Hauptmann’s involvement, according to Ms. Pearlman, was simply circumstantial. He was only apprehended after spending some of the ransom money at a gas station, and Hauptmann always said he only had the money after a friend gifted it to him.

Plausible or not, Ms. Pearlmann’s theory has gained quite a bit of traction. One supporter of a reopening of the case is Barry Scheck, co-founder of the Innocence Project. After reading her 2020 book about the theory called “The Lindbergh Kidnapping Suspect No. 1, The Man Who Got Away,” Mr. Scheck called it a “fascinating read with surprising conclusions.”

French surgeon Alexis Carrel (1873 – 1944, right) and Charles Lindbergh with their invention, the perfusion pump, which keeps human organs alive outside the body during surgery, circa 1938. A retired judge now believes Lindbergh gave Carrel his toddler son for medical experimentation. Pictorial Parade/Archive Photos/Getty Images

Whether or not the case will officially be reopened is still up in the air, but a researcher in New Jersey filed a lawsuit aimed at releasing evidence from the New Jersey State Police that would, in his eyes, clear Hauptmann’s name. Even the American Academy of Forensic Sciences has effectively gotten involved after publishing Ms. Pearlman’s assertions.

“I do think Lise Pearlman has a point,” the attorney handling the lawsuit said, adding that other theories could also be plausible. “I don’t think anybody knows what happened, and we have an opportunity to get some answers, but the state of New Jersey is refusing to let us look at the evidence. I don’t really understand why.”

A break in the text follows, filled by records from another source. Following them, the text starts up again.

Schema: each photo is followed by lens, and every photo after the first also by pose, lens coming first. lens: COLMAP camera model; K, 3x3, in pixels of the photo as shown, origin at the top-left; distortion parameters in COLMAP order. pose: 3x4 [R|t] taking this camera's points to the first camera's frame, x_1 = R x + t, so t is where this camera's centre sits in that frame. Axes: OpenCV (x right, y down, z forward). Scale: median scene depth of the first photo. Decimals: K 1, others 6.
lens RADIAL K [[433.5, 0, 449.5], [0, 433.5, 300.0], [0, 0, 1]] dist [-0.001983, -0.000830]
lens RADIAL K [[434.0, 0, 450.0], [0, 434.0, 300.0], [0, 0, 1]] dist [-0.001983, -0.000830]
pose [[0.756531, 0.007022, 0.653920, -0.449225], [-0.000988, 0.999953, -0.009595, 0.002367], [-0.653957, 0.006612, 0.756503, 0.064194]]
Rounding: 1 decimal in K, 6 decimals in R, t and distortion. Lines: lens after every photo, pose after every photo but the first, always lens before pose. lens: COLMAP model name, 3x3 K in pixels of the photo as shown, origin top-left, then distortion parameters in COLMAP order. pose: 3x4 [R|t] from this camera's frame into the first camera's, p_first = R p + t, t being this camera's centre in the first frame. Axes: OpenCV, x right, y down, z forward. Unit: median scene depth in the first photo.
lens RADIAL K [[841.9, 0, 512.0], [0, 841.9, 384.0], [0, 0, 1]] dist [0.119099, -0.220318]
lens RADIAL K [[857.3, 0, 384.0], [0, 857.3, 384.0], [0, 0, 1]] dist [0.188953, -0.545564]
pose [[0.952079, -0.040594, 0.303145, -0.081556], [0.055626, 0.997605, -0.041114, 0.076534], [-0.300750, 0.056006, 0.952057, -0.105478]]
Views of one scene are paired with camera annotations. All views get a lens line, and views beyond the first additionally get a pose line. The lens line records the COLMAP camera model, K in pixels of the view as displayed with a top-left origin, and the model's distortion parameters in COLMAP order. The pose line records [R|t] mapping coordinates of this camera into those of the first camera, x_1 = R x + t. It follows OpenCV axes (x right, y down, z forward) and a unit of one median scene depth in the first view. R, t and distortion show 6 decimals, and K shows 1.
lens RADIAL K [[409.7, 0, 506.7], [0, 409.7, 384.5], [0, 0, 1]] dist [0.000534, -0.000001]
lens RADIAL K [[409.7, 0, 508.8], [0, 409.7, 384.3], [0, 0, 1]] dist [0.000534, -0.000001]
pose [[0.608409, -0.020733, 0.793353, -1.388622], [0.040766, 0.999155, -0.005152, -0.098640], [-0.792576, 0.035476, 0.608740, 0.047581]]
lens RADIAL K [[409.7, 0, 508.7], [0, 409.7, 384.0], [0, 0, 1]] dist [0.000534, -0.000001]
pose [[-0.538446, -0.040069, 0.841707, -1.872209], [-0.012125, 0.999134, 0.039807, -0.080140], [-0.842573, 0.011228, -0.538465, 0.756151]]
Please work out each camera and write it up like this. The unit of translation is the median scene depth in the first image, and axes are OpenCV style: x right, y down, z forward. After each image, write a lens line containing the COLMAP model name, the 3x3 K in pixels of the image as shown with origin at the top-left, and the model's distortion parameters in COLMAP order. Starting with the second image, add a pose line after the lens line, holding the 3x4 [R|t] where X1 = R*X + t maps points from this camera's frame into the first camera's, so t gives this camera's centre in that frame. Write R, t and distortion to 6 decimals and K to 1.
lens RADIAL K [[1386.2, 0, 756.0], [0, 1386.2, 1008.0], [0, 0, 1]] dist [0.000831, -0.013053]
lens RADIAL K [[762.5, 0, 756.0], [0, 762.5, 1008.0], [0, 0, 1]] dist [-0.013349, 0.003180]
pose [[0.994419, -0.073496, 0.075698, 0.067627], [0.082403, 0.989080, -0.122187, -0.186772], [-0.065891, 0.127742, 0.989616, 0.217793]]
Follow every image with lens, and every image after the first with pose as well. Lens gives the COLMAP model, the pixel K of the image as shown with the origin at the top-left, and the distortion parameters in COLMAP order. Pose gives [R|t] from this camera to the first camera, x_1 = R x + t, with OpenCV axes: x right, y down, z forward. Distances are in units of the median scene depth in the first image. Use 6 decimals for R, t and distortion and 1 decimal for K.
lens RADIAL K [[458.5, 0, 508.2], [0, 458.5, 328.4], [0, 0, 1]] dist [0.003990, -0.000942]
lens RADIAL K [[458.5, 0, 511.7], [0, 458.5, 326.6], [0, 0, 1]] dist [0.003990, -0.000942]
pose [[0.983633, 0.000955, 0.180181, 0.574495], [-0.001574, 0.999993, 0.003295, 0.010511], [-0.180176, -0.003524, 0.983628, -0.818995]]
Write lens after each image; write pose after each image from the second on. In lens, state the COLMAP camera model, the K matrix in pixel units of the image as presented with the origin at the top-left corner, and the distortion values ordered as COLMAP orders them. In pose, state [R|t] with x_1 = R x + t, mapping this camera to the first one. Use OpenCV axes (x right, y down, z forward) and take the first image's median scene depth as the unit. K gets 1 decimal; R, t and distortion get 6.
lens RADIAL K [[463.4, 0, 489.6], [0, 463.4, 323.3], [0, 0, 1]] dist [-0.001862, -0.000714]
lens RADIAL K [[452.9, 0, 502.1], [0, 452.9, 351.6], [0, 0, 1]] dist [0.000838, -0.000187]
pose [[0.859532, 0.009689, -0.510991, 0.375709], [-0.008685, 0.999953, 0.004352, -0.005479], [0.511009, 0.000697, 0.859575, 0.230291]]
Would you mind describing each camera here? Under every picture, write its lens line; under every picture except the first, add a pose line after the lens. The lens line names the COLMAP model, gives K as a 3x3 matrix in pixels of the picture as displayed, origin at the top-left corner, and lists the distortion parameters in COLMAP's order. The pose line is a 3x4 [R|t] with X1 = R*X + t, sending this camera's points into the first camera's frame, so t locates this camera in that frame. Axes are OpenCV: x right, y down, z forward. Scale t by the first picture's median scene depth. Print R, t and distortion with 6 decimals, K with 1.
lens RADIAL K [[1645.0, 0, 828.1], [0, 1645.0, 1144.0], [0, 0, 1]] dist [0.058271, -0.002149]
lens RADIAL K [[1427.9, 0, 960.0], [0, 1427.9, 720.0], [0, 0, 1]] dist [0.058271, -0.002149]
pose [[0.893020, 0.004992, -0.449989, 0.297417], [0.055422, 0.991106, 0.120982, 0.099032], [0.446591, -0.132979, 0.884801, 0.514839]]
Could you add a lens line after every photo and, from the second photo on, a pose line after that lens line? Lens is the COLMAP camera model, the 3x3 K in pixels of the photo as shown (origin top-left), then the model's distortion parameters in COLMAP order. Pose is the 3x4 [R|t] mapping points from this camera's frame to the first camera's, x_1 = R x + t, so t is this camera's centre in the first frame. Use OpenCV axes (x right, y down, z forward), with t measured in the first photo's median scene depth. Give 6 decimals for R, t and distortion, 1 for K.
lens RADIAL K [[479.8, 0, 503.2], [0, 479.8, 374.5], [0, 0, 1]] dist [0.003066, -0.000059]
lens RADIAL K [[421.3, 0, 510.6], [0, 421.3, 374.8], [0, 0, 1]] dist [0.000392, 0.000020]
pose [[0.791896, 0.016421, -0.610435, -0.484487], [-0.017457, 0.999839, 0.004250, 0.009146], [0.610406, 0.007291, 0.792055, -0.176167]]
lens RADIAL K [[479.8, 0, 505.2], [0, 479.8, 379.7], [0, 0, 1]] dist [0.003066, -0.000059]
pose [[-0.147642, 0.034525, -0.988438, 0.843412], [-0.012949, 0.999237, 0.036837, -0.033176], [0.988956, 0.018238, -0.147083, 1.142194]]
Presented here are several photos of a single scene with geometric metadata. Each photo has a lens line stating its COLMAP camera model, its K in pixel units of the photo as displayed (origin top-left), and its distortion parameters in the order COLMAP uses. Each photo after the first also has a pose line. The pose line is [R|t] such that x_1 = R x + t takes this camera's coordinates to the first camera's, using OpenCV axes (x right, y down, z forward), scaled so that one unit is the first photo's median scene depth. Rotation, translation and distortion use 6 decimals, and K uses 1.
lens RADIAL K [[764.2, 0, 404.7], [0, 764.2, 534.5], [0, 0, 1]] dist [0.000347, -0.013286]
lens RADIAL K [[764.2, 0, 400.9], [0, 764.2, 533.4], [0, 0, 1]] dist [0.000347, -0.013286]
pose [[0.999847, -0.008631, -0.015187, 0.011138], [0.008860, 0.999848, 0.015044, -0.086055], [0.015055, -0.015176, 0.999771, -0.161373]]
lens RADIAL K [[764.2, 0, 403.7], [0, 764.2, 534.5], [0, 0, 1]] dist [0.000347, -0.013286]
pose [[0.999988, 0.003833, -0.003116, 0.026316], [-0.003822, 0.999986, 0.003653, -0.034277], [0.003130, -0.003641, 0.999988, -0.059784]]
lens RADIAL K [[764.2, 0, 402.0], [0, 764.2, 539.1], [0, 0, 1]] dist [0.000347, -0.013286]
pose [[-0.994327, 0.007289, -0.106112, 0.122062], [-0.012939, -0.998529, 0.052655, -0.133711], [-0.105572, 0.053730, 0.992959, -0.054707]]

If Ms. Pearlman has her way, further DNA testing will be done on things like a ransom note and the ladder used to get into the nursery. She already had swabs of DNA that can be used for comparison from Hauptmann’s distant family – a great-great niece and her aunt.

“It’s amazing, the research Lise has done; phenomenal,” the great-great niece, Cezanne Love, said. “Her medical theory? I totally believe that. Only God and Richard [Hauptmann] know for sure, but from everything I’ve heard, he sounds innocent. And Lindbergh didn’t sound like a nice person.”